Children in a rural village in the outskirts of Antsiranana.
Madagascar, the fourth largest island in the world, is located just to the east of the African continent, adjacent to South Africa. Madagascar has two official languages (Malagasy and French) thanks to French colonialism which ended in 1960. In the fifty years that have passed since independence, Madagascar has had a fairly rough and tumble time; this is partially due to an increase in population, transient political powers, and a large influx of foreign aid money.
In recent years, the political situation has become more stable. However, the transient nature of the current government has caused several western countries to withdraw most non-essential aid from the country. In a land where at one point, 75% of each person's income came from foreign aid, this has been a huge blow to the Malagasy economy.
Additionally, the government has recently been cutting funds to education; in March of 2009 the government's education budget was slashed by thirty percent. Two-thirds of the population lives under the international poverty line (1.25 USD/day) and health care services are limited country-wide.
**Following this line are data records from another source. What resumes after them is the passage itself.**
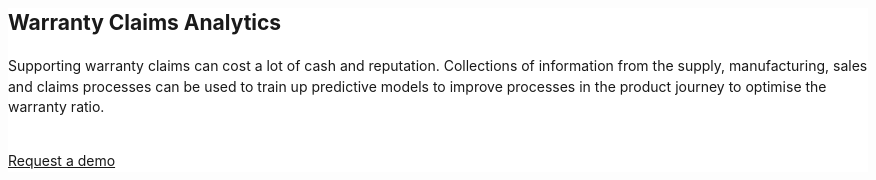 ## Warranty Claims Analytics
Supporting warranty claims can cost a lot of cash and reputation. Collections of information from the supply, manufacturing, sales and claims processes can be used to train up predictive models to improve processes in the product journey to optimise the warranty ratio.

<br />
<a href = '/contact' class = 'button'>Request a demo</a>
<br />
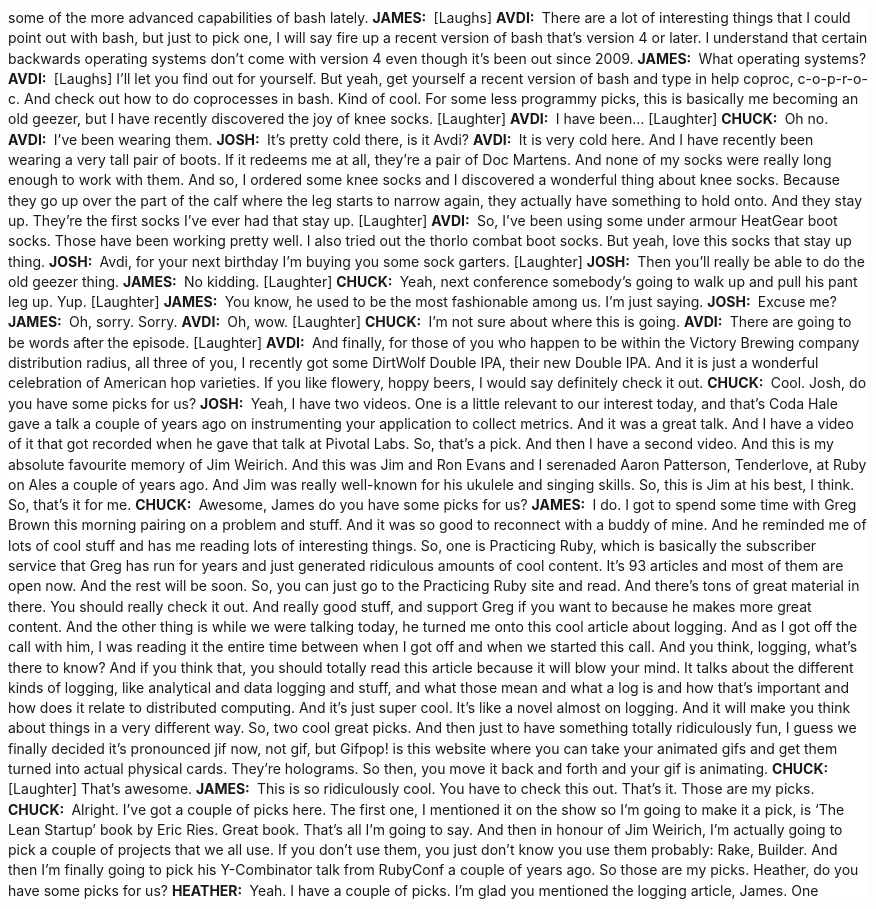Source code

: some of the more advanced capabilities of bash lately. **JAMES:&nbsp;** [Laughs] **AVDI:&nbsp;** There are a lot of interesting things that I could point out with bash, but just to pick one, I will say fire up a recent version of bash that’s version 4 or later. I understand that certain backwards operating systems don’t come with version 4 even though it’s been out since 2009. **JAMES:&nbsp;** What operating systems? **AVDI:&nbsp;** [Laughs] I’ll let you find out for yourself. But yeah, get yourself a recent version of bash and type in help coproc, c-o-p-r-o-c. And check out how to do coprocesses in bash. Kind of cool. For some less programmy picks, this is basically me becoming an old geezer, but I have recently discovered the joy of knee socks. [Laughter] **AVDI:&nbsp;** I have been… [Laughter] **CHUCK:&nbsp;** Oh no. **AVDI:&nbsp;** I’ve been wearing them. **JOSH:&nbsp;** It’s pretty cold there, is it Avdi? **AVDI:&nbsp;** It is very cold here. And I have recently been wearing a very tall pair of boots. If it redeems me at all, they’re a pair of Doc Martens. And none of my socks were really long enough to work with them. And so, I ordered some knee socks and I discovered a wonderful thing about knee socks. Because they go up over the part of the calf where the leg starts to narrow again, they actually have something to hold onto. And they stay up. They’re the first socks I’ve ever had that stay up. [Laughter] **AVDI:&nbsp;** So, I’ve been using some under armour HeatGear boot socks. Those have been working pretty well. I also tried out the thorlo combat boot socks. But yeah, love this socks that stay up thing. **JOSH:&nbsp;** Avdi, for your next birthday I’m buying you some sock garters. [Laughter] **JOSH:&nbsp;** Then you’ll really be able to do the old geezer thing. **JAMES:&nbsp;** No kidding. [Laughter] **CHUCK:&nbsp;** Yeah, next conference somebody’s going to walk up and pull his pant leg up. Yup. [Laughter] **JAMES:&nbsp;** You know, he used to be the most fashionable among us. I’m just saying. **JOSH:&nbsp;** Excuse me? **JAMES:&nbsp;** Oh, sorry. Sorry. **AVDI:&nbsp;** Oh, wow. [Laughter] **CHUCK:&nbsp;** I’m not sure about where this is going. **AVDI:&nbsp;** There are going to be words after the episode. [Laughter] **AVDI:&nbsp;** And finally, for those of you who happen to be within the Victory Brewing company distribution radius, all three of you, I recently got some DirtWolf Double IPA, their new Double IPA. And it is just a wonderful celebration of American hop varieties. If you like flowery, hoppy beers, I would say definitely check it out. **CHUCK:&nbsp;** Cool. Josh, do you have some picks for us? **JOSH:&nbsp;** Yeah, I have two videos. One is a little relevant to our interest today, and that’s Coda Hale gave a talk a couple of years ago on instrumenting your application to collect metrics. And it was a great talk. And I have a video of it that got recorded when he gave that talk at Pivotal Labs. So, that’s a pick. And then I have a second video. And this is my absolute favourite memory of Jim Weirich. And this was Jim and Ron Evans and I serenaded Aaron Patterson, Tenderlove, at Ruby on Ales a couple of years ago. And Jim was really well-known for his ukulele and singing skills. So, this is Jim at his best, I think. So, that’s it for me. **CHUCK:&nbsp;** Awesome, James do you have some picks for us? **JAMES:&nbsp;** I do. I got to spend some time with Greg Brown this morning pairing on a problem and stuff. And it was so good to reconnect with a buddy of mine. And he reminded me of lots of cool stuff and has me reading lots of interesting things. So, one is Practicing Ruby, which is basically the subscriber service that Greg has run for years and just generated ridiculous amounts of cool content. It’s 93 articles and most of them are open now. And the rest will be soon. So, you can just go to the Practicing Ruby site and read. And there’s tons of great material in there. You should really check it out. And really good stuff, and support Greg if you want to because he makes more great content. And the other thing is while we were talking today, he turned me onto this cool article about logging. And as I got off the call with him, I was reading it the entire time between when I got off and when we started this call. And you think, logging, what’s there to know? And if you think that, you should totally read this article because it will blow your mind. It talks about the different kinds of logging, like analytical and data logging and stuff, and what those mean and what a log is and how that’s important and how does it relate to distributed computing. And it’s just super cool. It’s like a novel almost on logging. And it will make you think about things in a very different way. So, two cool great picks. And then just to have something totally ridiculously fun, I guess we finally decided it’s pronounced jif now, not gif, but Gifpop! is this website where you can take your animated gifs and get them turned into actual physical cards. They’re holograms. So then, you move it back and forth and your gif is animating. **CHUCK:&nbsp;** [Laughter] That’s awesome. **JAMES:&nbsp;** This is so ridiculously cool. You have to check this out. That’s it. Those are my picks. **CHUCK:&nbsp;** Alright. I’ve got a couple of picks here. The first one, I mentioned it on the show so I’m going to make it a pick, is ‘The Lean Startup’ book by Eric Ries. Great book. That’s all I’m going to say. And then in honour of Jim Weirich, I’m actually going to pick a couple of projects that we all use. If you don’t use them, you just don’t know you use them probably: Rake, Builder. And then I’m finally going to pick his Y-Combinator talk from RubyConf a couple of years ago. So those are my picks. Heather, do you have some picks for us? **HEATHER:&nbsp;** Yeah. I have a couple of picks. I’m glad you mentioned the logging article, James. One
On a positive note, Madagascar is known as one of the major biodiversity hot-spot in the world. More than 80% of its plant and animal life is endemic to the country and can be found nowhere else in the world; this causes a huge tourism interest every year and indirectly accounts for one of the country's biggest money makers.
We currently do not have offices in Madagascar, and conduct supply donations and outreach when funding becomes available. We are actively grant writing to hire local staff and increase our capacity in country.